Das betont frauliche Ideal der Vorkriegsjahre verschwand und machte bei modebewußten Frauen zwei besonderen Erscheinungsformen Platz: dem „Garçonne“ und dem „Girl“. Jugendlichkeit und schlanke Formen waren fortan gefragt. Um diese Ideale zu erreichen, mußte frau sich bewegen und Sport treiben. Tennis, Segeln, Skilaufen galten als schick, aber auch die flotten Tänze der damaligen Zeit brachten die nötige Verbrennung von Kalorien. Charleston und Shimmy waren besonders beliebt. „Der Typus Garçonne, der seine Berühmtheit dem gleichnamigen, 1922 erschienen Erfolgsroman von Victor Margueritte verdankte, nahm männliche Elemente ins Verhalten und ins Äußere auf, führte ein beruflich und privat unabhängiges Leben jenseits aller Konventionen und kleidete sich bewußt androgyn“, erläutert Adelheid Rasche.

 „Mit dem zweiten neuen Frauentypus, dem Girl, teilte die Gar-çonne zwar den Kurzhaarschnitt – Bubikopf genannt –, der entscheidend zum jugendlichen Aussehen der Frauen beitrug. Allerdings spielte der Girl-Typus, der sich am amerikanischen Revue-Ballett der Zeit orientierte, wesentlich stärker mit den weiblichen Trümpfen einer leichtlebigen, oberflächlichen Erotik in Aussehen und Kleidung.“

Den zweiten Schwerpunkt der Ausstellung bilden die erstmalig präsentierten Puderdosen und Kosmetikaccessoires einer Berliner Privatsammlerin. Die rund 200 Exponate dieser Sammlung verdeutlichen die hohe Qualität, Gestaltungs- und Formenvielfalt dieser selten gewordenen Schönheitsartikel.

Mit dem zunehmenden Bedarf an Gesichtspuder, Rouge oder Lippenstift wuchs auch der Bedarf an entsprechenden Behältnissen. Die unterschiedlichsten Materialien wurden verwendet – Karton, Metall, Bakelit oder Glas – und die Oberflächen mit phantasievollen Motiven dekoriert. Schönheitsartikel, die wie Schmuckstücke anmuten.
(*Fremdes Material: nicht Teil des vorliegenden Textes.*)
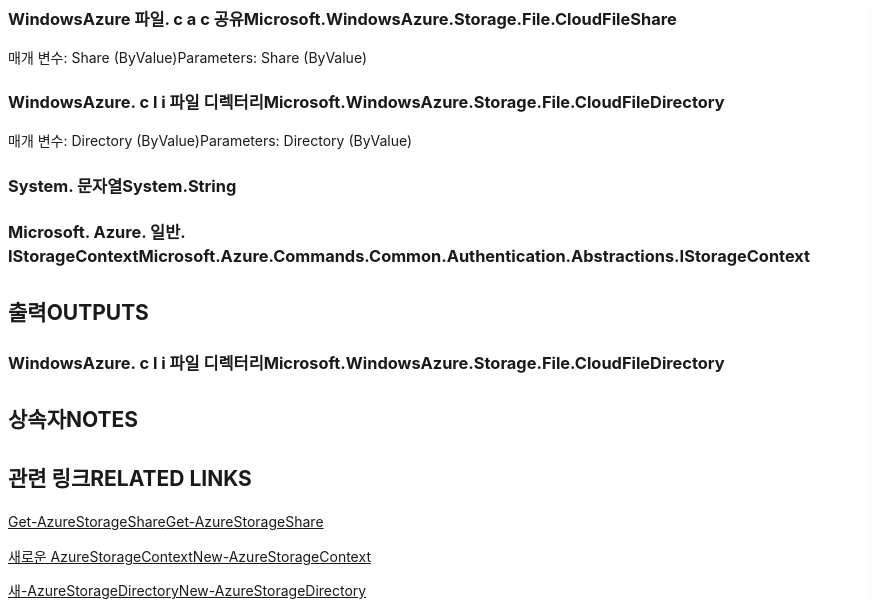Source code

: ### <span data-ttu-id="91806-162">WindowsAzure 파일. c a c 공유</span><span class="sxs-lookup"><span data-stu-id="91806-162">Microsoft.WindowsAzure.Storage.File.CloudFileShare</span></span>
<span data-ttu-id="91806-163">매개 변수: Share (ByValue)</span><span class="sxs-lookup"><span data-stu-id="91806-163">Parameters: Share (ByValue)</span></span>

### <span data-ttu-id="91806-164">WindowsAzure. c l i 파일 디렉터리</span><span class="sxs-lookup"><span data-stu-id="91806-164">Microsoft.WindowsAzure.Storage.File.CloudFileDirectory</span></span>
<span data-ttu-id="91806-165">매개 변수: Directory (ByValue)</span><span class="sxs-lookup"><span data-stu-id="91806-165">Parameters: Directory (ByValue)</span></span>

### <span data-ttu-id="91806-166">System. 문자열</span><span class="sxs-lookup"><span data-stu-id="91806-166">System.String</span></span>

### <span data-ttu-id="91806-167">Microsoft. Azure. 일반. IStorageContext</span><span class="sxs-lookup"><span data-stu-id="91806-167">Microsoft.Azure.Commands.Common.Authentication.Abstractions.IStorageContext</span></span>

## <span data-ttu-id="91806-168">출력</span><span class="sxs-lookup"><span data-stu-id="91806-168">OUTPUTS</span></span>

### <span data-ttu-id="91806-169">WindowsAzure. c l i 파일 디렉터리</span><span class="sxs-lookup"><span data-stu-id="91806-169">Microsoft.WindowsAzure.Storage.File.CloudFileDirectory</span></span>

## <span data-ttu-id="91806-170">상속자</span><span class="sxs-lookup"><span data-stu-id="91806-170">NOTES</span></span>

## <span data-ttu-id="91806-171">관련 링크</span><span class="sxs-lookup"><span data-stu-id="91806-171">RELATED LINKS</span></span>

[<span data-ttu-id="91806-172">Get-AzureStorageShare</span><span class="sxs-lookup"><span data-stu-id="91806-172">Get-AzureStorageShare</span></span>](./Get-AzureStorageShare.md)

[<span data-ttu-id="91806-173">새로운 AzureStorageContext</span><span class="sxs-lookup"><span data-stu-id="91806-173">New-AzureStorageContext</span></span>](./New-AzureStorageContext.md)

[<span data-ttu-id="91806-174">새-AzureStorageDirectory</span><span class="sxs-lookup"><span data-stu-id="91806-174">New-AzureStorageDirectory</span></span>](./New-AzureStorageDirectory.md)
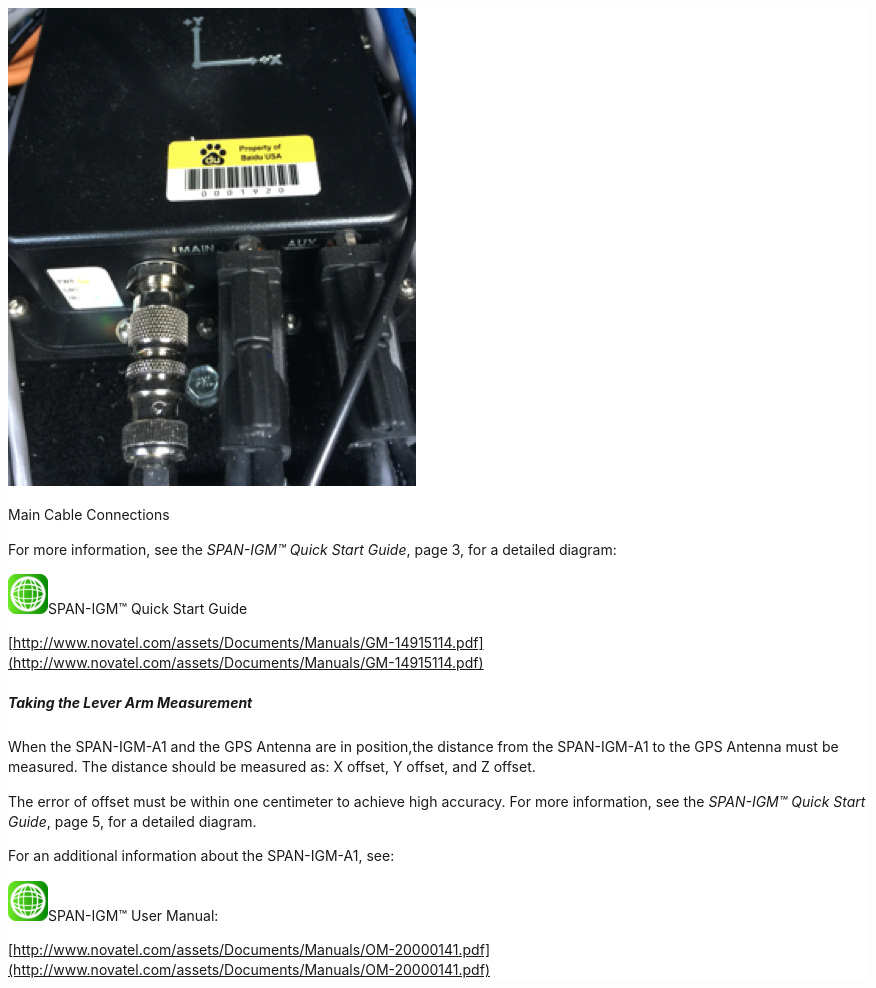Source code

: ![imu_main_cable_connection](images/imu_main_cable_connection.png)

Main Cable Connections

For more information, see the *SPAN-IGM™ Quick Start Guide*, page 3, for a detailed diagram:

![online_icon](images/online_icon.png)SPAN-IGM™ Quick Start Guide

[http://www.novatel.com/assets/Documents/Manuals/GM-14915114.pdf](http://www.novatel.com/assets/Documents/Manuals/GM-14915114.pdf)

##### Taking the Lever Arm Measurement

When the SPAN-IGM-A1 and the GPS Antenna are in position,the distance from the SPAN-IGM-A1 to the GPS Antenna must be measured. The distance should be measured as: X offset, Y offset, and Z offset.

The error of offset must be within one centimeter to achieve high accuracy. For more information, see the *SPAN-IGM™ Quick Start Guide*, page 5, for a detailed diagram.

For an additional information about the SPAN-IGM-A1, see:

![online_icon](images/online_icon.png)SPAN-IGM™ User Manual:

[http://www.novatel.com/assets/Documents/Manuals/OM-20000141.pdf](http://www.novatel.com/assets/Documents/Manuals/OM-20000141.pdf)
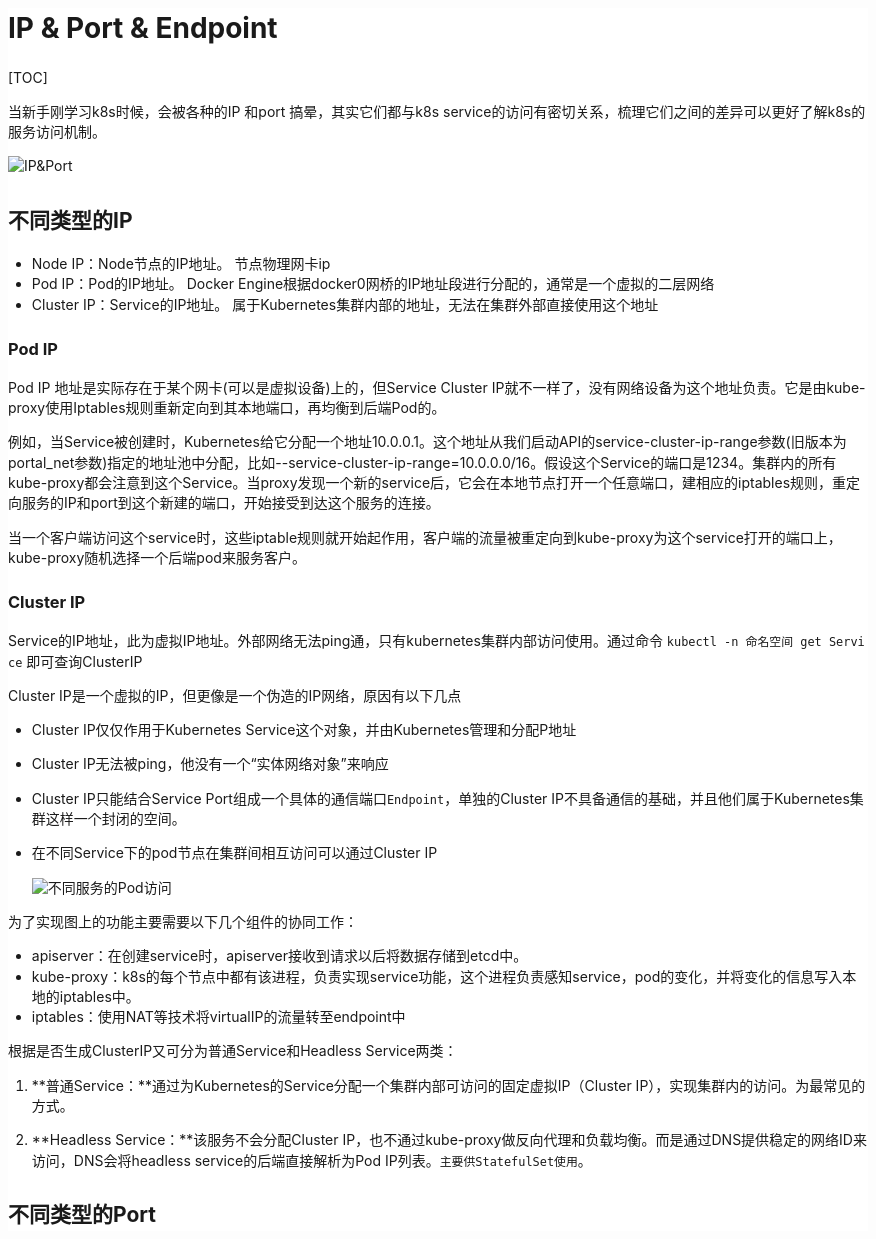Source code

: # IP & Port & Endpoint

[TOC]

当新手刚学习k8s时候，会被各种的IP 和port 搞晕，其实它们都与k8s service的访问有密切关系，梳理它们之间的差异可以更好了解k8s的服务访问机制。

![IP&Port](https://gitee.com/owen2016/pic-hub/raw/master/pics/20201122230932.png)

## 不同类型的IP

- Node IP：Node节点的IP地址。 节点物理网卡ip
- Pod IP：Pod的IP地址。 Docker Engine根据docker0网桥的IP地址段进行分配的，通常是一个虚拟的二层网络
- Cluster IP：Service的IP地址。 属于Kubernetes集群内部的地址，无法在集群外部直接使用这个地址

### Pod IP

Pod IP 地址是实际存在于某个网卡(可以是虚拟设备)上的，但Service Cluster IP就不一样了，没有网络设备为这个地址负责。它是由kube-proxy使用Iptables规则重新定向到其本地端口，再均衡到后端Pod的。

例如，当Service被创建时，Kubernetes给它分配一个地址10.0.0.1。这个地址从我们启动API的service-cluster-ip-range参数(旧版本为portal_net参数)指定的地址池中分配，比如--service-cluster-ip-range=10.0.0.0/16。假设这个Service的端口是1234。集群内的所有kube-proxy都会注意到这个Service。当proxy发现一个新的service后，它会在本地节点打开一个任意端口，建相应的iptables规则，重定向服务的IP和port到这个新建的端口，开始接受到达这个服务的连接。

当一个客户端访问这个service时，这些iptable规则就开始起作用，客户端的流量被重定向到kube-proxy为这个service打开的端口上，kube-proxy随机选择一个后端pod来服务客户。

### Cluster IP

Service的IP地址，此为虚拟IP地址。外部网络无法ping通，只有kubernetes集群内部访问使用。通过命令 `kubectl -n 命名空间 get Service` 即可查询ClusterIP

Cluster IP是一个虚拟的IP，但更像是一个伪造的IP网络，原因有以下几点

- Cluster IP仅仅作用于Kubernetes Service这个对象，并由Kubernetes管理和分配P地址
- Cluster IP无法被ping，他没有一个“实体网络对象”来响应
- Cluster IP只能结合Service Port组成一个具体的通信端口`Endpoint`，单独的Cluster IP不具备通信的基础，并且他们属于Kubernetes集群这样一个封闭的空间。
- 在不同Service下的pod节点在集群间相互访问可以通过Cluster IP

    ![不同服务的Pod访问](https://gitee.com/owen2016/pic-hub/raw/master/pics/20201022001845.png)

为了实现图上的功能主要需要以下几个组件的协同工作：

- apiserver：在创建service时，apiserver接收到请求以后将数据存储到etcd中。
- kube-proxy：k8s的每个节点中都有该进程，负责实现service功能，这个进程负责感知service，pod的变化，并将变化的信息写入本地的iptables中。
- iptables：使用NAT等技术将virtualIP的流量转至endpoint中

根据是否生成ClusterIP又可分为普通Service和Headless Service两类：

1. **普通Service：**通过为Kubernetes的Service分配一个集群内部可访问的固定虚拟IP（Cluster IP），实现集群内的访问。为最常见的方式。

2. **Headless Service：**该服务不会分配Cluster IP，也不通过kube-proxy做反向代理和负载均衡。而是通过DNS提供稳定的网络ID来访问，DNS会将headless service的后端直接解析为Pod IP列表。`主要供StatefulSet使用`。

## 不同类型的Port
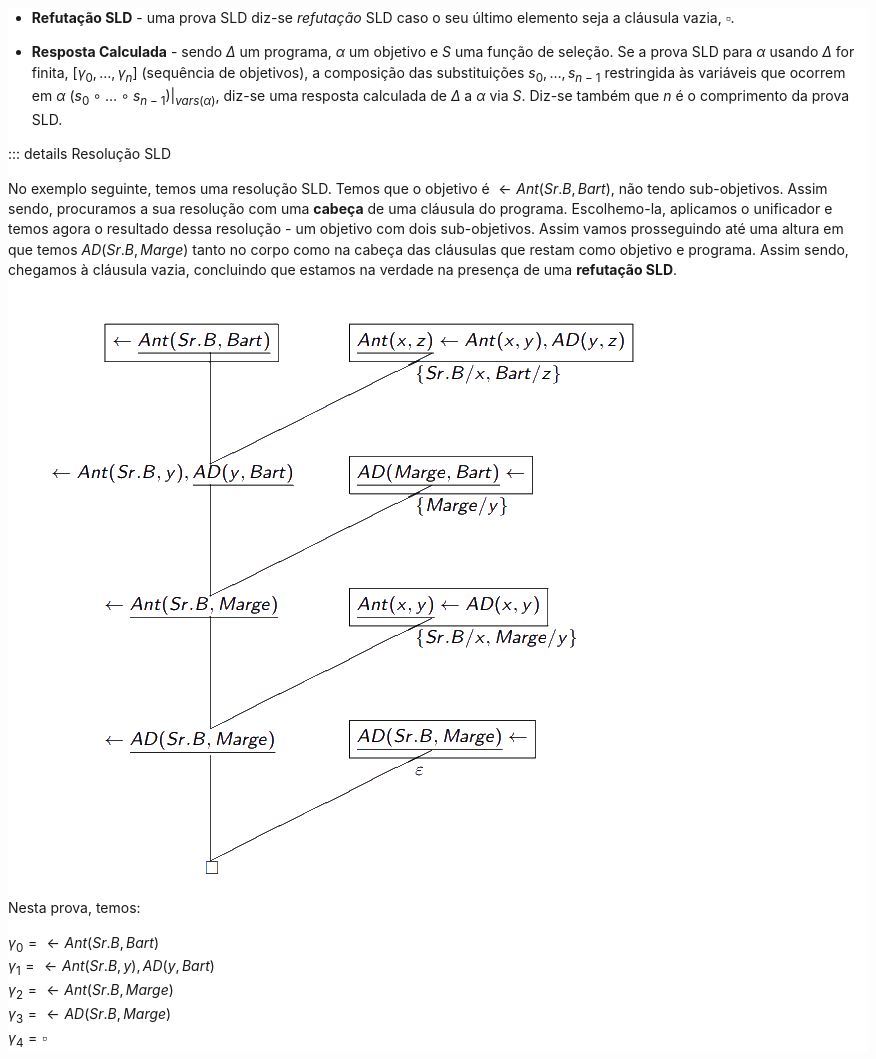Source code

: - **Refutação SLD** - uma prova SLD diz-se _refutação_ SLD caso o seu último elemento seja a cláusula vazia, $\square$.

- **Resposta Calculada** - sendo $\Delta$ um programa, $\alpha$ um objetivo e $S$ uma função de seleção. Se a prova SLD para $\alpha$ usando $\Delta$ for finita, $[\gamma_{0}, \dots, \gamma_{n}]$ (sequência de objetivos), a composição das substituições $s_{0},\dots,s_{n-1}$ restringida às variáveis que ocorrem em $\alpha~(s_{0} \circ \dots \circ s_{n-1})|_{vars(\alpha)}$, diz-se uma resposta calculada de $\Delta$ a $\alpha$ via $S$. Diz-se também que $n$ é o comprimento da prova SLD.

::: details Resolução SLD

No exemplo seguinte, temos uma resolução SLD. Temos que o objetivo é $\leftarrow Ant(Sr.B, Bart)$, não tendo sub-objetivos. Assim sendo, procuramos a sua resolução com uma **cabeça** de uma cláusula do programa. Escolhemo-la, aplicamos o unificador e temos agora o resultado dessa resolução - um objetivo com dois sub-objetivos. Assim vamos prosseguindo até uma altura em que temos $AD(Sr.B, Marge)$ tanto no corpo como na cabeça das cláusulas que restam como objetivo e programa. Assim sendo, chegamos à cláusula vazia, concluindo que estamos na verdade na presença de uma **refutação SLD**.

<img src="./assets/0006-ressld.png" alt="Resolução SLD" class="invert-dark">

Nesta prova, temos:

$\gamma_{0} = \leftarrow Ant(Sr.B, Bart)$  
$\gamma_{1} = \leftarrow Ant(Sr.B, y), AD(y, Bart)$  
$\gamma_{2} = \leftarrow Ant(Sr.B, Marge)$  
$\gamma_{3} = \leftarrow AD(Sr.B, Marge)$  
$\gamma_{4} = \square$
Der Bedarf an solchen Artikeln war groß, denn während zuvor der Umgang mit Schminke und Puder diskret gehandhabt wurde, war es nun nicht verpönt, sich auch in aller Öffentlichkeit die Nase zu pudern. Glücklich konnte sich schätzen, wer dann sogar ein Döschen von einem berühmten Designer sein eigen nennen konnte. Silke Osman

Die Ausstellung „Pailletten – Posen – Puderdosen. Modezeichnungen und Objekte der Zwanziger Jahre“ in der Kunstbibliothek, Matthäikirchplatz 8, Berlin, ist bis zum 9. August dienstags bis sonntags von 10 bis 18 Uhr, donnerstags bis 22 Uhr zu sehen, Eintritt 8/4 Euro.